Un peu fauve et animal au nez. La bouche est, elle, juteuse de cassis, dense mais à la tannicité plus marquée que dans le vin précédent.

Jamet, Côte Rôtie 2011, lieu-dit Gerine, sur fût

Le nez dévoile une indéniable élégance fumée et florale, un charme qui se poursuit avec une texture déjà soyeuse, toute de droiture et de fraîcheur, aux tanins racés et à la longue finale poivrée. Superbe !

Jamet, Côte Rôtie 2011, lieux-dits Fongeant/Côte Bodin/Moutonne/Leyat, sur fût

Les petits fruits noirs sont bien présents, ils se fondent dans un joli toucher de bouche, porté par une trame finement articulée et des tanins fermes mais bien définis.

Jamet, Côte Rôtie 2011, lieux-dits Landonne (majoritaire)/Moutonne/Côte Blonde/Côte Rozier, sur fût

Nez sur la violette et la mûre écrasée, bouche aux jolies touches lardées, effilée et rectiligne, déjà bien patinée, à l’équilibre magnifique.

Jamet, Côte Rôtie 2011, lieux-dits Truchet/Bonnivières/Tartaras, sur fût

Au nez comme en bouche, on se croirait dans un champ de violettes, et même si l’ensemble se montre ici encore un peu compact, avec des tanins serrés, on reste dans le registre de la finesse de chair.

Jamet, Côte Brune, Côte Rôtie 2011, sur fût

La cuvée phare se fait aérienne et veloutée, elle possède déjà cette profondeur, cet équilibre, cette complexité de saveurs et cette précision tannique que l’on recherche dans les plus grands vins.

jametJamet, Côte Brune, Côte Rôtie 2010

La même cuvée en 2010 enchante par ses arômes de cassis, d’épices douces et de boisé fin, et une trame élancée, tout en allonge.

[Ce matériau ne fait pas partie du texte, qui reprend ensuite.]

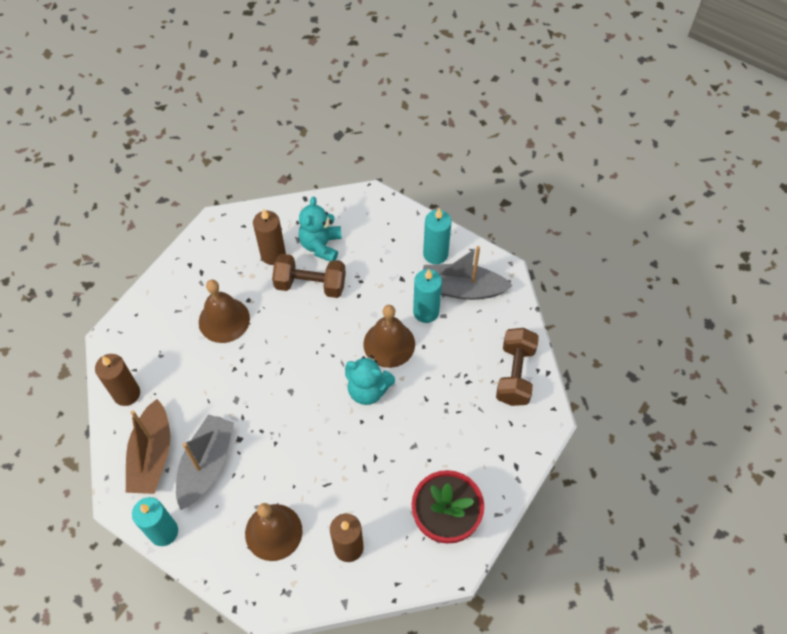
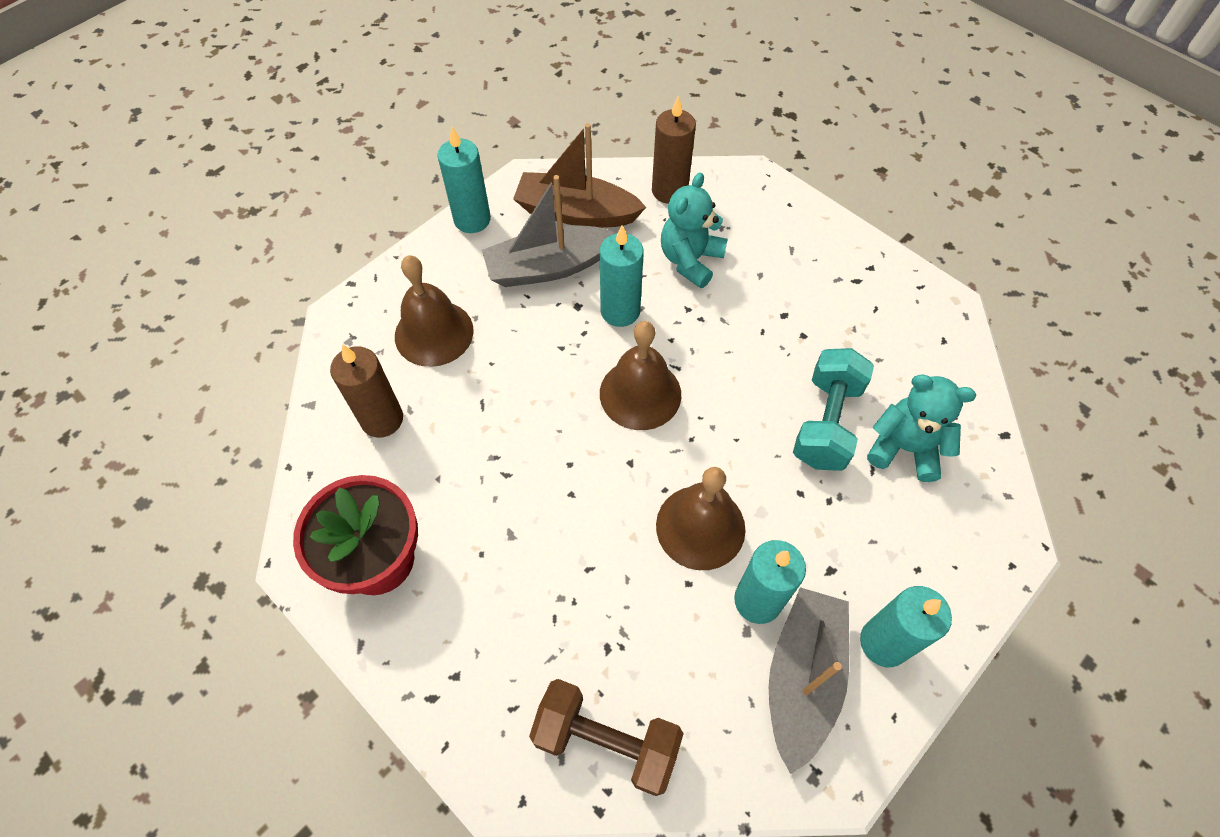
camera: 100 degrees right, 0 degrees up
(206, 465) = (548, 267): grey boat -> grey boat turned 135 degrees clockwise
(224, 320) = (770, 302): brown bell -> brown bell (640, 393)
(241, 410) = (620, 311): none -> turquoise candle
(273, 255) = (886, 376): brown candle -> none
(310, 284) = (826, 423): brown dumbbell -> turquoise dumbbell
(368, 390) = (621, 481): turquoise teddy bear -> turquoise teddy bear (690, 260)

Les tanins doivent certes encore se policer, mais on est sur une perspective de longue garde : 15 ans au moins.

Jamet, Côte Rôtie 2010

Assemblée et mise en bouteille en novembre 2012, la cuvée classique se montre très florale (pivoine, violette) sur fond de boisé aussi discret qu’élégant. La bouche ne manque pas de plénitude tout en maintenant un caractère délié et subtil. La finale un peu serrée est à mettre sur le compte de la mise. Elle ne va pas tarder à s’ouvrir.

Jamet, Côte Rôtie 2009

Nez de sous-bois, de mûre et de réglisse, belle harmonie de texture, d’une rondeur gracieuse. Les tanins ont encore la fougue de leur jeunesse mais ils suggèrent déjà la distinction. Grande rémanence.

Jamet, Côte Rôtie 2004

Intenses arômes de fruits noirs bien mûrs, d’olive et de cuir, avec une touche fumée discrète. Bouche d’une élégance raffinée, ample et profonde. De sa stature élancée à ses tanins ciselés, tout concourt dans ce vin à un équilibre sans faille. Une caresse !

Jamet, Côte Rôtie 1998

Des senteurs truffées et épicées, relevées d’une touche de cuir annoncent une bouche sphérique, civilisée, qui respire l’harmonie, et une interminable finale, sur l’olive.